Not a win? The bananas, which, as you can imagine, play a starring role. We only had one at home, and do you know how nigh-impossible it is to get a perfectly ripe banana at the grocery store, let alone at my shitty PathMark? I’ll give you a hint: really fucking hard. So I had one overripe banana and two slightly-to-very underripe bananas, and I just had to kiss them up to Jesus and hope that they’d balance each other out.

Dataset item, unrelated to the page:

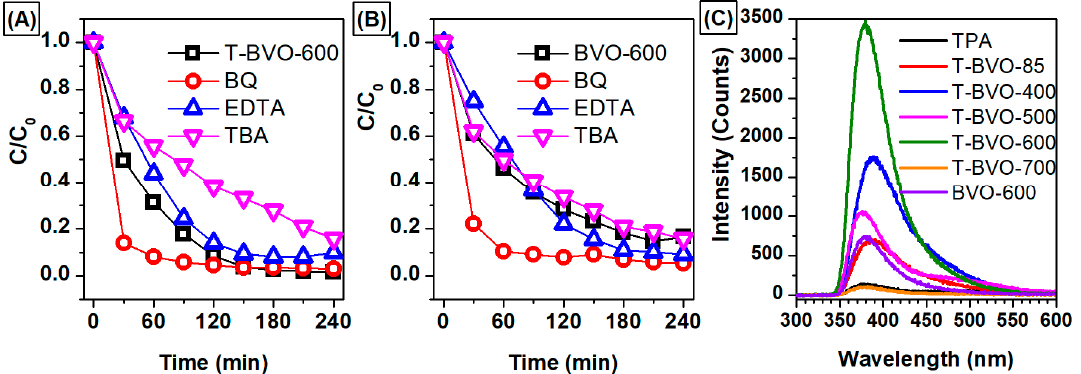
Figure 9. Trapping experiments of photocatalytic degradation of MB over ( A ) T-BVO-600, ( B ) BVO-600 samples (BQ: 1,4-benzoquinone, EDTA: ethylenediaminetetraacetic acid disodium and TBA: tert -butanol) and ( C ) PL spectra of terephthalic acid ( λ ex = 315 nm) in the presence of BiVO 4 samples.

I mixed up a quick batter of flour, nutmeg, cinnamon, and egg and some warm milk in which yeast and sugar had been dissolved, folded in the bananas and let it sit for 15 or 20 minutes to rise.

13may10-3

While the batter sat, I threw together the sauce. The one redeeming quality of my shitty PathMark – and I really mean the only redeeming quality – is that the freezer section is always well-stocked with Goya tropical fruit purees to meet my passionfruit and mango needs.

The sauce was a bit of risky business, because there’s an alarming crack in the base of my blender and there was no telling if the fruit would actually blend, or whether there would be some kind of blendertastrophe, like in those true-to-life commercials where the stupid husband can’t press the damn button on a damn blender properly and milkshake ends up all over the ceiling fan; and thank god Wife is there with the Brawny.

I don’t like to worry about these kinds of logistical details, so I screwed the bottom on tight, filled the pitcher with berries, puree and sugar, kissed things up to Jesus AGAIN and went to town. As you can see, either my ceiling fan is just fine or I cleaned up really well before I took this picture. If you know me, you know my stance on cleaning and can easily guess the right answer.*

*Answer: I don’t HAVE a ceiling fan. Ha!

13may10-4

The puree went into the fridge to wait, and it was fryin’ time. I assumed; the batter was supposed to have doubled in volume, but I couldn’t really remember how much batter there was to begin with. After a scant FIFTEEN MINUTES of rising. See? Testament to inability. So, for the third time in less than half an hour, I kissed things up to Jesus and scooped tablespoonfuls of batter into the waiting hot oil. AND I DON’T EVEN BELIEVE IN JESUS.

Besides, if he does exist, he’s not worried about my fritters; I think much of his time is taken up assisting professional sports teams win their various championships.

The batter doesn’t make neat little balls, so I ended up with tentacled fritters that look not unlike sea urchins. I had the good sense to use a tiny pot, so I could only make four at a time, necessitating multiple batches.

13may10-5

When my urchins were all done, I heaped them on a platter and covered them with powdered sugar.

I have no problem saying that this, along with some pretzels I munched on when I first got home, is what I had for dinner tonight.

13may10-6

The thing is, there was really no way for this to go wrong. There’s batter, there are bananas, there’s frying and there’s a tangy-sweet, fruity sauce. These fritters could just as easily be served with a chocolate or caramel sauce, which would up the decadence level and make them much heavier; as it is, the banana and passionfruit taste so wonderfully tropical that you forget you’re eating something deep-fried. If there’s one thing I like, it’s junk foods that provide the illusion of good health, and these fritters have that in spades. Of course, these would have been worlds better had all my bananas been fully ripe, but the neighbors on whom we pawned off the leftovers didn’t seem to mind very much. Thanks, neighbors.

I now have a bunch of extra strawberry-passionfruit sauce, which I’m considering thinning out a bit and chucking in the ice cream maker tomorrow night. Two for one! AND I have ten thousand and one recipes for flan, so I almost don’t feel bad that I bought this book instead of Bouchon.